After this issue goes to press, I am due to meet the Food Standards Agency for lunch. So what will I be talking about as I pick, nervously, over my strangely discoloured food? I suspect, as well as our calorie-count story from last month, this week's satfat proposals (see p4) will feature. And you may be surprised to hear I find some of them really quite sensible.

I am pleased low-fat ice creams and Cheddars can now be called ice cream and Cheddar. I also believe reduced portion sizes on snack foods are a good idea: while 'Big Eat' crisp packets and 'Duo' confectionery bars offer better value, for example, like a number of 'sharing' products coming into the market, it's an easy excuse to sell more product and encourage the consumer to binge. See: this magazine is independent.

On the other hand, the FSA has arrived woefully late, and still very half-heartedly, at the idea of portion control. In its obsession with purely notional 100g measures (which are 'scientific' only in so far as they provide a constant), a great deal of time and money has been wasted without getting to the heart of the matter: that obesity is caused predominantly by people eating and drinking too much.
* * * *
§ **CHALLENGES**:
1) Answer these questions from the column:
(a) Whom is the writer due to meet for lunch?
(b) Which two low-fat products can now be called by their ordinary names?
(c) What does the column say predominantly causes obesity?
2) Reproduce the passage of the column starting at "On the other" and ending at "drinking too much.".
* * * *
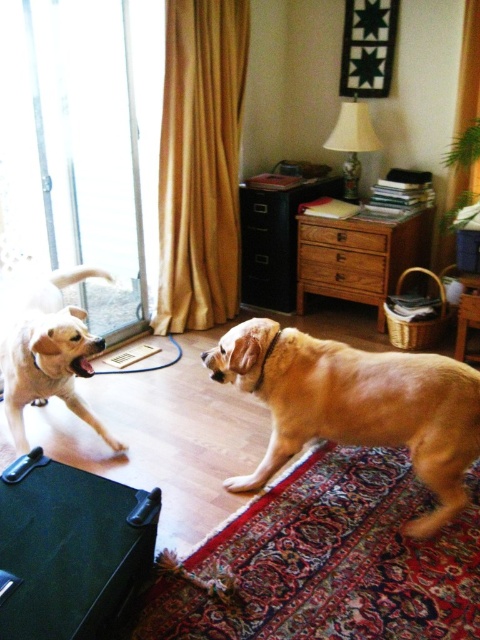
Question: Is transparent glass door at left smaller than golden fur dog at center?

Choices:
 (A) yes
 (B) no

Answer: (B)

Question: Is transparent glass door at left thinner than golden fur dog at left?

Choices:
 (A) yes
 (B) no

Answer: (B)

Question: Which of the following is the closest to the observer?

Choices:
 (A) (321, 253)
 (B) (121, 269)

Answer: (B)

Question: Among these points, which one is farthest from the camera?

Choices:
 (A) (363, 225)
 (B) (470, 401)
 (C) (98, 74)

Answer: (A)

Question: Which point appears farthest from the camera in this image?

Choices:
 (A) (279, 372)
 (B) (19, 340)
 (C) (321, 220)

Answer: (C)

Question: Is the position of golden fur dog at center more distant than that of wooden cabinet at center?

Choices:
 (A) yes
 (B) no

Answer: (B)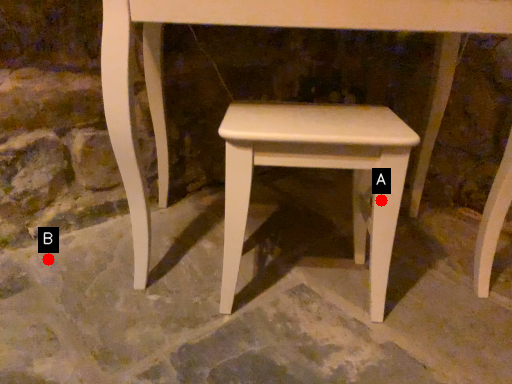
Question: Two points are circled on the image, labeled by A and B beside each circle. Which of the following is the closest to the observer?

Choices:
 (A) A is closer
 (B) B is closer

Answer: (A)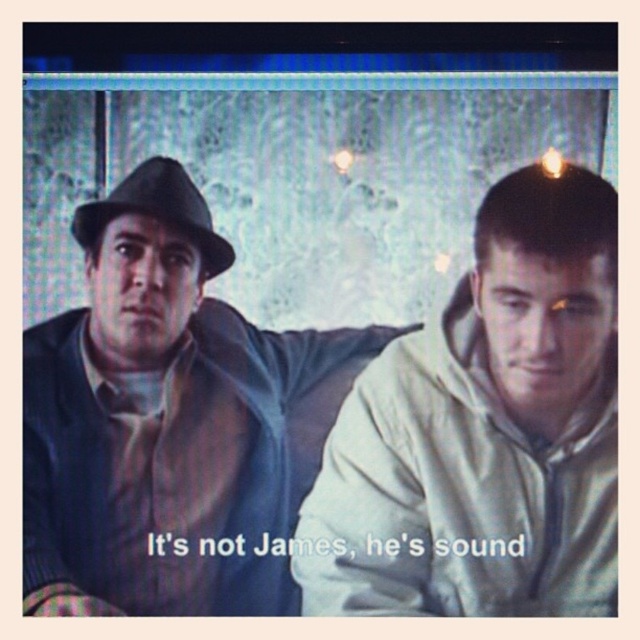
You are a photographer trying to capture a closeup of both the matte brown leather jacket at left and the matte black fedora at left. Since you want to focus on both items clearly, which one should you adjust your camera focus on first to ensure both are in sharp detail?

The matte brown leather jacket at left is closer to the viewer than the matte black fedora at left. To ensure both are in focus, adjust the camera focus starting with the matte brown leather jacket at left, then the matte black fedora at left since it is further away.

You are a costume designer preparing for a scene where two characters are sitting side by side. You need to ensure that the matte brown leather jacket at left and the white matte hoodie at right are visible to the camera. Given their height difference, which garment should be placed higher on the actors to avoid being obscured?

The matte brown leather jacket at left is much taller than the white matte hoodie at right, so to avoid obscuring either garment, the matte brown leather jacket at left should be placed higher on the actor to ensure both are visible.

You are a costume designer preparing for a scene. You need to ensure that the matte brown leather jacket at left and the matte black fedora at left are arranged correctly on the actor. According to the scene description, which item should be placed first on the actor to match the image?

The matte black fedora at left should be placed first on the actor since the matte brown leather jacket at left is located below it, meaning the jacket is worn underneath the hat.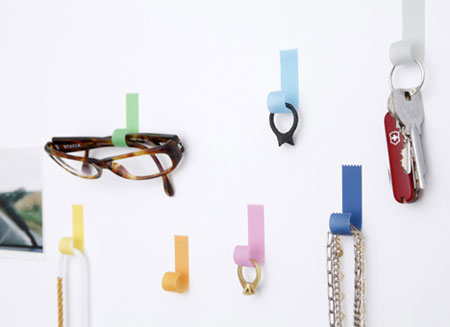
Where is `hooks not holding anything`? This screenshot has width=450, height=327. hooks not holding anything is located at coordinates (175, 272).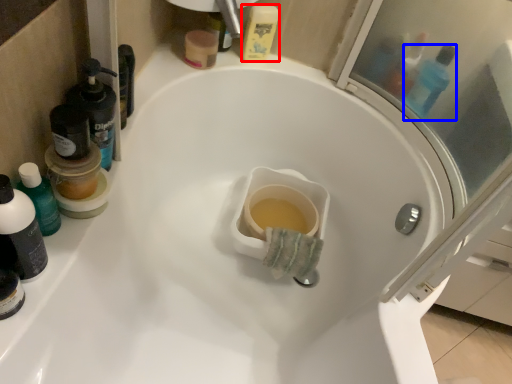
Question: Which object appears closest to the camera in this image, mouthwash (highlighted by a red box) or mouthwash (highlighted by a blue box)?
* * * *
§ **ANSWERS BELOW**:
1)
(a) The Food Standards Agency.
(b) Ice cream and Cheddar.
(c) People eating and drinking too much.

2)
On the other hand, the FSA has arrived woefully late, and still very half-heartedly, at the idea of portion control. In its obsession with purely notional 100g measures (which are 'scientific' only in so far as they provide a constant), a great deal of time and money has been wasted without getting to the heart of the matter: that obesity is caused predominantly by people eating and drinking too much.